**EXERCISE OBJECTIVE:**
Word for word, restate the records from their first line through the line with "Tykkään tehdä paljon", both ends included; omit each picture.

[Saved data entries]

+ + + +

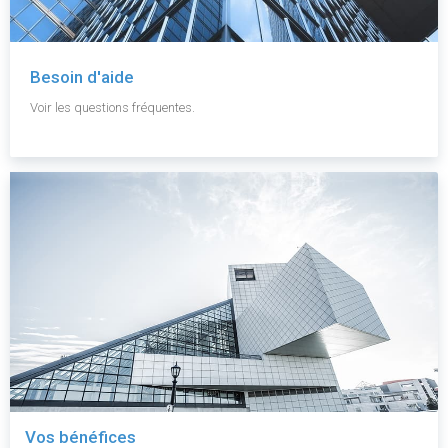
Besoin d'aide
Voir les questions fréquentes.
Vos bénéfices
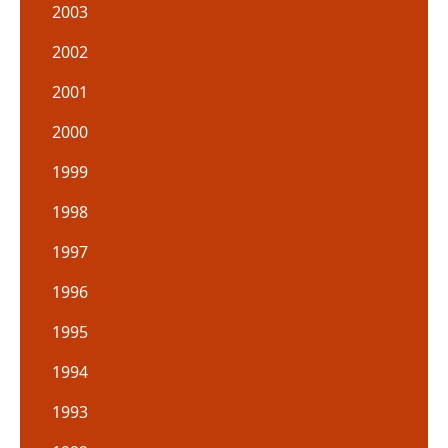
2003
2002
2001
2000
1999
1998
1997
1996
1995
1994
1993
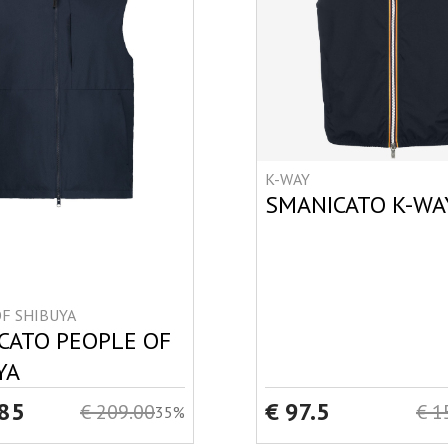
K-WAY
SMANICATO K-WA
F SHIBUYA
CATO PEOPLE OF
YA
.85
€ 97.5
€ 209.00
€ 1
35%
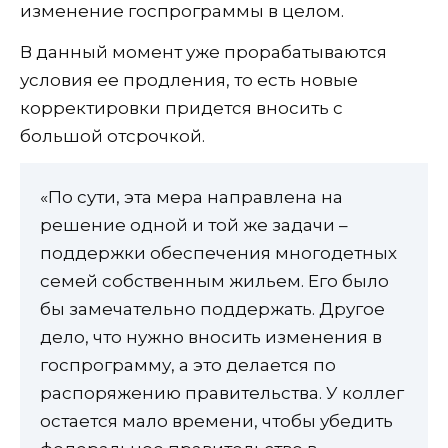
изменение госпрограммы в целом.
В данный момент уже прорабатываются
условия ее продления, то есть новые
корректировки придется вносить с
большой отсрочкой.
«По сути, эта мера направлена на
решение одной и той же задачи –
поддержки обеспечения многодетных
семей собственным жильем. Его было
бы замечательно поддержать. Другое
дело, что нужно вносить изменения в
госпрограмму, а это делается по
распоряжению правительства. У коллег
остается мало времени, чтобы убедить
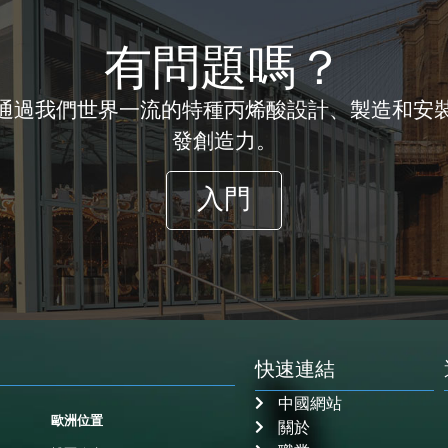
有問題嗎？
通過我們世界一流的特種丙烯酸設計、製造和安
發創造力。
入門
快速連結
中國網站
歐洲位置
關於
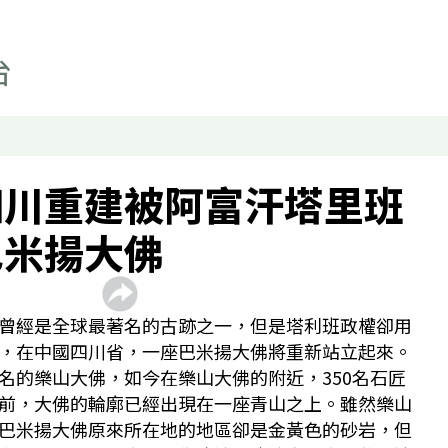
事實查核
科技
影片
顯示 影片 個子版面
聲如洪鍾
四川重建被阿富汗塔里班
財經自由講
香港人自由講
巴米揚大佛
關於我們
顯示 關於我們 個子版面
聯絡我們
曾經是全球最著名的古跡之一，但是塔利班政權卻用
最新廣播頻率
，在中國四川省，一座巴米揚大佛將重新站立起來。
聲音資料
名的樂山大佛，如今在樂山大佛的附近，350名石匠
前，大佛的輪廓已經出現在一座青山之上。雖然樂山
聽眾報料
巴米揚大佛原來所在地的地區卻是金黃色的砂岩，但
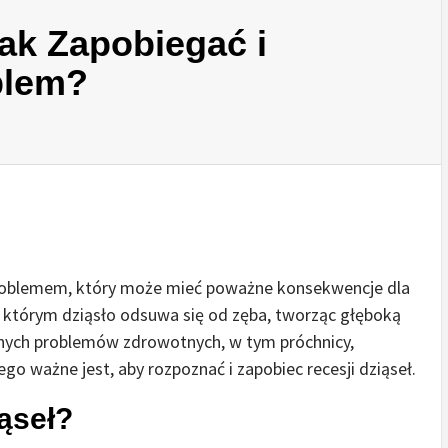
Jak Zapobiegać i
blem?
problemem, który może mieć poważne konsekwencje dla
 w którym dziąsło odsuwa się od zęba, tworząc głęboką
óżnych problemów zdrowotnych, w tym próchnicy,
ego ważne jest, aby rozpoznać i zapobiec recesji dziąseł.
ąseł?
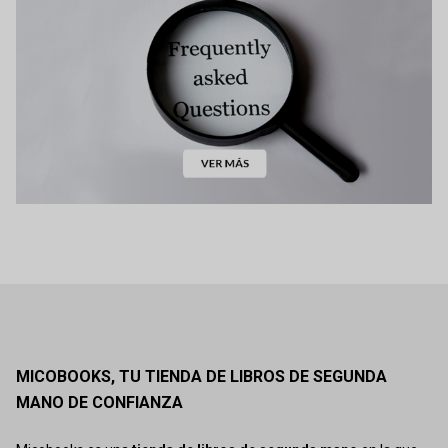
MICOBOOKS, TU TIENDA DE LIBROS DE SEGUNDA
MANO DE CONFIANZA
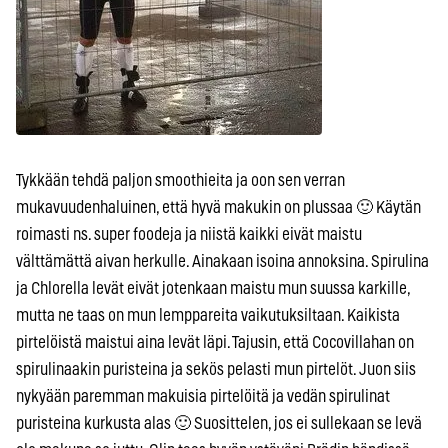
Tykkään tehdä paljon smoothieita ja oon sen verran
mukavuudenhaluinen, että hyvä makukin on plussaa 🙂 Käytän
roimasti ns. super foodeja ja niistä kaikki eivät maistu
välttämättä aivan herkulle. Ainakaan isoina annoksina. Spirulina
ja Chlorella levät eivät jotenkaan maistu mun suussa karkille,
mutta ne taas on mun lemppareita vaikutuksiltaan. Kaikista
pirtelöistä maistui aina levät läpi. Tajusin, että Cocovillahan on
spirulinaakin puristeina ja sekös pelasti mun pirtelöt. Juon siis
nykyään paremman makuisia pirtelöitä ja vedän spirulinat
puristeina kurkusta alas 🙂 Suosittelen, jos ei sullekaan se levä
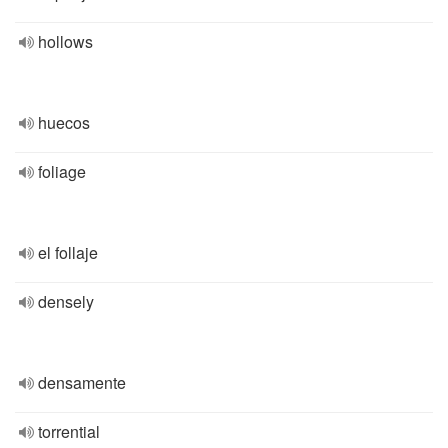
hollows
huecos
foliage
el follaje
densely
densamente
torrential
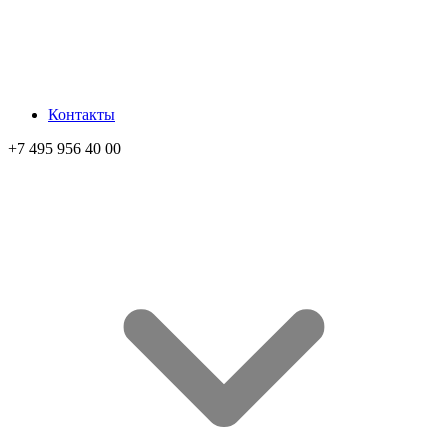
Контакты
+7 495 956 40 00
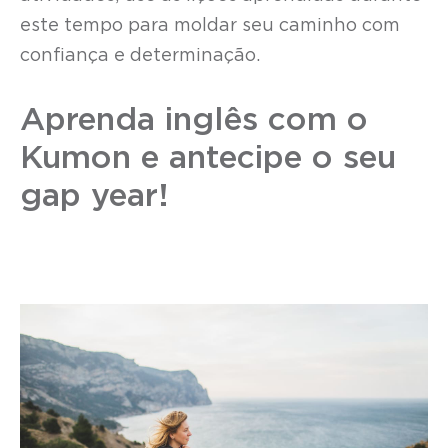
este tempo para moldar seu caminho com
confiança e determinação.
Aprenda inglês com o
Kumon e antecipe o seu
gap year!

+ + + +

**RESULT OF THIS TASK:**
Besoin d'aide
Voir les questions fréquentes.
Vos bénéfices
2003
2002
2001
2000
1999
1998
1997
1996
1995
1994
1993
K-WAY
SMANICATO K-WA
F SHIBUYA
CATO PEOPLE OF
YA
.85
€ 97.5
€ 209.00
€ 1
35%
изменение госпрограммы в целом.
В данный момент уже прорабатываются
условия ее продления, то есть новые
корректировки придется вносить с
большой отсрочкой.
«По сути, эта мера направлена на
решение одной и той же задачи –
поддержки обеспечения многодетных
семей собственным жильем. Его было
бы замечательно поддержать. Другое
дело, что нужно вносить изменения в
госпрограмму, а это делается по
распоряжению правительства. У коллег
остается мало времени, чтобы убедить
有問題嗎？
通過我們世界一流的特種丙烯酸設計、製造和安
發創造力。
入門
快速連結
中國網站
歐洲位置
關於
事實查核
科技
影片
顯示 影片 個子版面
聲如洪鍾
四川重建被阿富汗塔里班
財經自由講
香港人自由講
巴米揚大佛
關於我們
顯示 關於我們 個子版面
聯絡我們
曾經是全球最著名的古跡之一，但是塔利班政權卻用
最新廣播頻率
，在中國四川省，一座巴米揚大佛將重新站立起來。
聲音資料
名的樂山大佛，如今在樂山大佛的附近，350名石匠
前，大佛的輪廓已經出現在一座青山之上。雖然樂山
聽眾報料
巴米揚大佛原來所在地的地區卻是金黃色的砂岩，但
Jak Zapobiegać i
blem?
problemem, który może mieć poważne konsekwencje dla
 w którym dziąsło odsuwa się od zęba, tworząc głęboką
óżnych problemów zdrowotnych, w tym próchnicy,
ego ważne jest, aby rozpoznać i zapobiec recesji dziąseł.
ąseł?
MICOBOOKS, TU TIENDA DE LIBROS DE SEGUNDA
MANO DE CONFIANZA
Tykkään tehdä paljon smoothieita ja oon sen verran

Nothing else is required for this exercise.